In the listing that follows, the range to quote begins at the line that has "left shoulder: (963, 416)" and ends after the line that has "left knee: (599, 495)"; quote it verbatim and add nothing.
◆ ◆ ◆ ◆ ◆
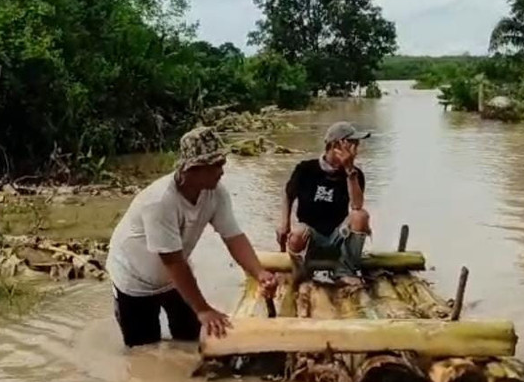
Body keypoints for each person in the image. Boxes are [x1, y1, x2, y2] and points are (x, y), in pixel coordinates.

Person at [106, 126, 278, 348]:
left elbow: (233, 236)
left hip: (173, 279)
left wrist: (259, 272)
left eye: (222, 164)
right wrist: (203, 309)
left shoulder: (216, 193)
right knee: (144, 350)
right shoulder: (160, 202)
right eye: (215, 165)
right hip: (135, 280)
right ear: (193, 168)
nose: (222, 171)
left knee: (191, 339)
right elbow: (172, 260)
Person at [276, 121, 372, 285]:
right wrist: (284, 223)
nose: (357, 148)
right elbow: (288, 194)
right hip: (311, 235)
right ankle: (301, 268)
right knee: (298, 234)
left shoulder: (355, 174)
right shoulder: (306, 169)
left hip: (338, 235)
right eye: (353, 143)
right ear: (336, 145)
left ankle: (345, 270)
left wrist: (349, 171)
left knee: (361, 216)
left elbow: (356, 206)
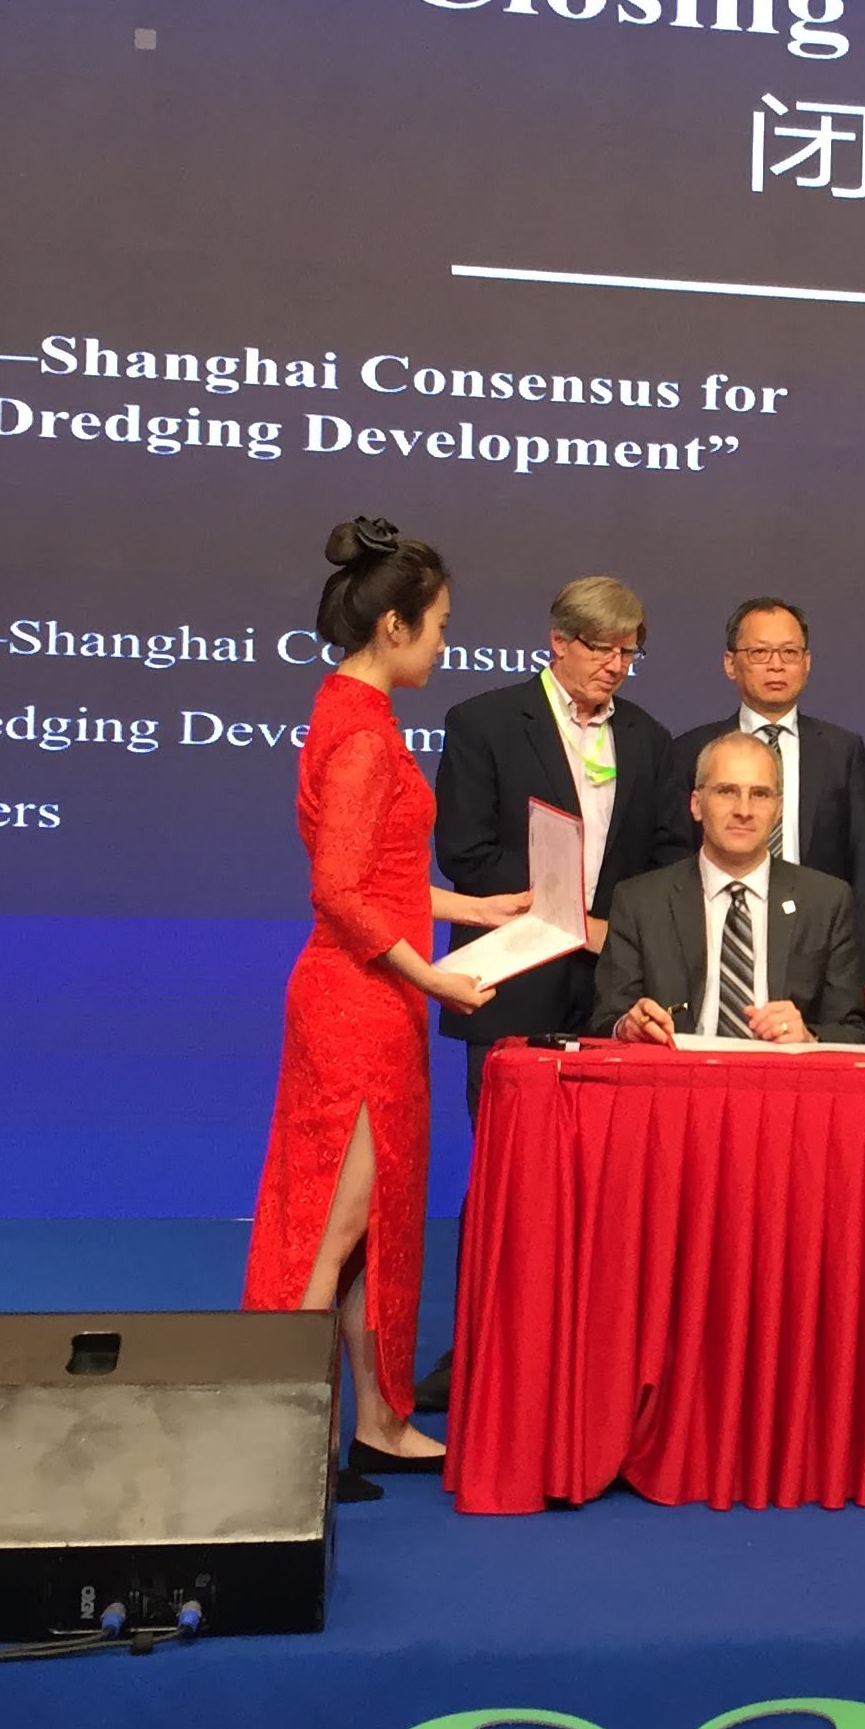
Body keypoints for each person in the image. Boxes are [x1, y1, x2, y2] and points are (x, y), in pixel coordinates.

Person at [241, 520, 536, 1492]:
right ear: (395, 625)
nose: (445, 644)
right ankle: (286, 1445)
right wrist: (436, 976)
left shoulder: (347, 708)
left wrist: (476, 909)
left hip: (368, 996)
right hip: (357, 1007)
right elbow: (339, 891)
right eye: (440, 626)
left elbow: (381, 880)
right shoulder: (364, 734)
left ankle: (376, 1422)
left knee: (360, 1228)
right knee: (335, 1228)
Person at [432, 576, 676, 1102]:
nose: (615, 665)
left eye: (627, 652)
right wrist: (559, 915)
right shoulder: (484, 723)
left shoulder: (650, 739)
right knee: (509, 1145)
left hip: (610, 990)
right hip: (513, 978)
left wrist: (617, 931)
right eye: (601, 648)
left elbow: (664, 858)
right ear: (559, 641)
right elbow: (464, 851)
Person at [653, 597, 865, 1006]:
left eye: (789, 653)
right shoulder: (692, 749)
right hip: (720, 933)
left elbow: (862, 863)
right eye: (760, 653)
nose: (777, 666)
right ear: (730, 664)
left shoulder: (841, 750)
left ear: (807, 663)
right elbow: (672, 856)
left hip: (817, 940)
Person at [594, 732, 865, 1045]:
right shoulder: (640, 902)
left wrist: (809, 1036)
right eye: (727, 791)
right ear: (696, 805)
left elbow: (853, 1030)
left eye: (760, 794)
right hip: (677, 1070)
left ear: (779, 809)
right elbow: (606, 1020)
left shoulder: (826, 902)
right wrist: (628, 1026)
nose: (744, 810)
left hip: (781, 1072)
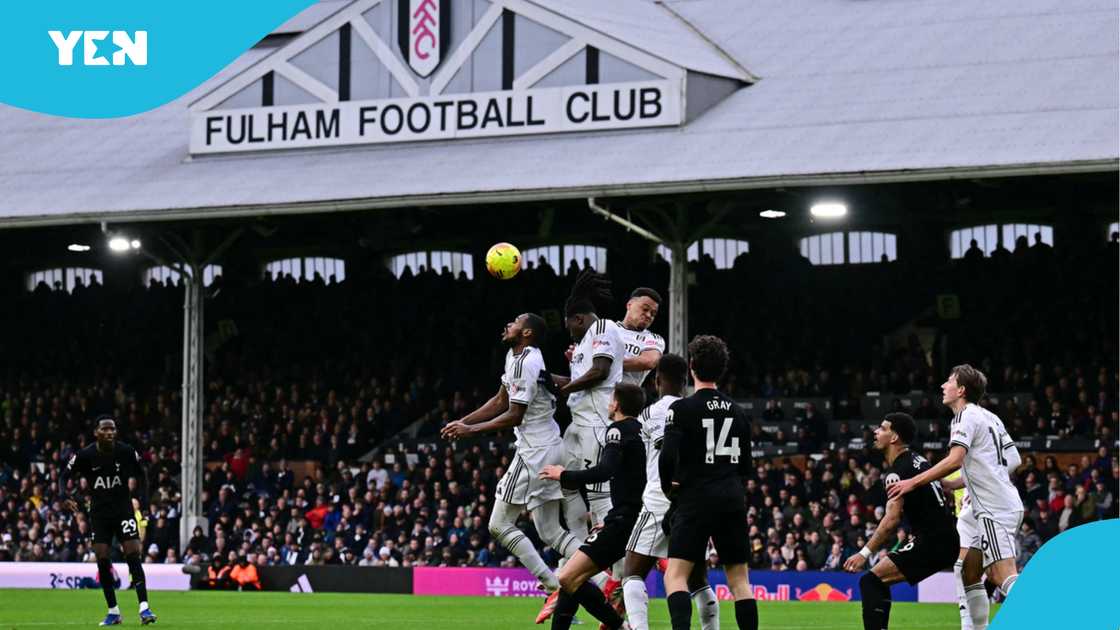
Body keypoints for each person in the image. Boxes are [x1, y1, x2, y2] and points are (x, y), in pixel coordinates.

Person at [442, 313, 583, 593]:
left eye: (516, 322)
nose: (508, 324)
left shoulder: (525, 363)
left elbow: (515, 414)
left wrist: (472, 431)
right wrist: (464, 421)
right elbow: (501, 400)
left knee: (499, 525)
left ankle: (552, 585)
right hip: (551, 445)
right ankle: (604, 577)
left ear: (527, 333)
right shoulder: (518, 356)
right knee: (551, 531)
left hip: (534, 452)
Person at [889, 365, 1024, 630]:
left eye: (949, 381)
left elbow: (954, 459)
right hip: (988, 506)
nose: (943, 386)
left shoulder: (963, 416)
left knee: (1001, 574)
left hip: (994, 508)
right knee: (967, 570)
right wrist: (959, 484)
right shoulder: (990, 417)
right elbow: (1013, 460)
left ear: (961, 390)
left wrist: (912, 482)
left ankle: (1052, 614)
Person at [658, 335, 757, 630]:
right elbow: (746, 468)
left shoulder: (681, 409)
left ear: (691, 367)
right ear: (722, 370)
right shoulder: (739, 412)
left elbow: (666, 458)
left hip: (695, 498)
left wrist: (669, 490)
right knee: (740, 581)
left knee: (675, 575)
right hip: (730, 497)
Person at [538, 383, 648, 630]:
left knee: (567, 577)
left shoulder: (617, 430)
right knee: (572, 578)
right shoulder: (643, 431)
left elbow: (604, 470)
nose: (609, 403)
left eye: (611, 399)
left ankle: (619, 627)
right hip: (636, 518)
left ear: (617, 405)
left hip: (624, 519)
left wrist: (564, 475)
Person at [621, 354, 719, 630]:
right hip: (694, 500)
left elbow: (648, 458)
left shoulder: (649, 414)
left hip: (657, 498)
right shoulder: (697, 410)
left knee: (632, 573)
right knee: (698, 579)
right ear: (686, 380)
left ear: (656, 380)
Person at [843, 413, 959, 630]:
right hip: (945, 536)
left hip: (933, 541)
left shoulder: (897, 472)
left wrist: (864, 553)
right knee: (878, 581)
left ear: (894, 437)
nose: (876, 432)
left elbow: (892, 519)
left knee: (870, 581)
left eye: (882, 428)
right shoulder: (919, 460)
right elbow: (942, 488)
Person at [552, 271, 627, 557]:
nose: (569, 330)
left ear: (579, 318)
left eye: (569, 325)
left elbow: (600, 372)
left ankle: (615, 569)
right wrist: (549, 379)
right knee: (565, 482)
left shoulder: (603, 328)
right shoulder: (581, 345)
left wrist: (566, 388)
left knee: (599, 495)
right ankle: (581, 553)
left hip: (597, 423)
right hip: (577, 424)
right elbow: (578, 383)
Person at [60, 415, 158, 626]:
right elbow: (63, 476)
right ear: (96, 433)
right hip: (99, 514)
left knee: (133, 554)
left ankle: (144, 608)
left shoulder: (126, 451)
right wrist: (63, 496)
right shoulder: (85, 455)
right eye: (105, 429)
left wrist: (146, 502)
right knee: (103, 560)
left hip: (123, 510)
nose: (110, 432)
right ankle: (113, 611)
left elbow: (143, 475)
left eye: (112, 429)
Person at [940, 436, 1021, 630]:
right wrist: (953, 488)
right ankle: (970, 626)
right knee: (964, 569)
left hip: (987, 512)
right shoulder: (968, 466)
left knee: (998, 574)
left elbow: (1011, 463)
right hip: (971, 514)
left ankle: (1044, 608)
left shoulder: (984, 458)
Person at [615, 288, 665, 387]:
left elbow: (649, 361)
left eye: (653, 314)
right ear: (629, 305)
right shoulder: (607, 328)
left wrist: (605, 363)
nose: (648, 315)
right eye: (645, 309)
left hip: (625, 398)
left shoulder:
◆ ◆ ◆ ◆ ◆
▸ **Your solution**:
left shoulder: (963, 416)
left knee: (1001, 574)
left hip: (994, 508)
right knee: (967, 570)
right wrist: (959, 484)
right shoulder: (990, 417)
right elbow: (1013, 460)
left ear: (961, 390)
left wrist: (912, 482)
left ankle: (1052, 614)
Person at [658, 335, 757, 630]:
right elbow: (746, 468)
left shoulder: (681, 409)
left ear: (691, 367)
right ear: (722, 370)
right shoulder: (739, 412)
left elbow: (666, 458)
left hip: (695, 498)
left wrist: (669, 490)
right knee: (740, 581)
left knee: (675, 575)
right hip: (730, 497)
Person at [538, 383, 648, 630]:
left knee: (567, 577)
left shoulder: (617, 430)
right knee: (572, 578)
right shoulder: (643, 431)
left elbow: (604, 470)
nose: (609, 403)
left eye: (611, 399)
left ankle: (619, 627)
right hip: (636, 518)
left ear: (617, 405)
left hip: (624, 519)
left wrist: (564, 475)
Person at [621, 354, 719, 630]:
right hip: (694, 500)
left elbow: (648, 458)
left shoulder: (649, 414)
left hip: (657, 498)
right shoulder: (697, 410)
left knee: (632, 573)
right knee: (698, 579)
right ear: (686, 380)
left ear: (656, 380)
Person at [843, 413, 959, 630]:
right hip: (945, 536)
left hip: (933, 541)
left shoulder: (897, 472)
left wrist: (864, 553)
right knee: (878, 581)
left ear: (894, 437)
nose: (876, 432)
left elbow: (892, 519)
left knee: (870, 581)
left eye: (882, 428)
right shoulder: (919, 460)
right elbow: (942, 488)
Person at [552, 271, 627, 557]:
nose: (569, 330)
left ear: (579, 318)
left eye: (569, 325)
left elbow: (600, 372)
left ankle: (615, 569)
right wrist: (549, 379)
right knee: (565, 482)
left shoulder: (603, 328)
right shoulder: (581, 345)
left wrist: (566, 388)
left knee: (599, 495)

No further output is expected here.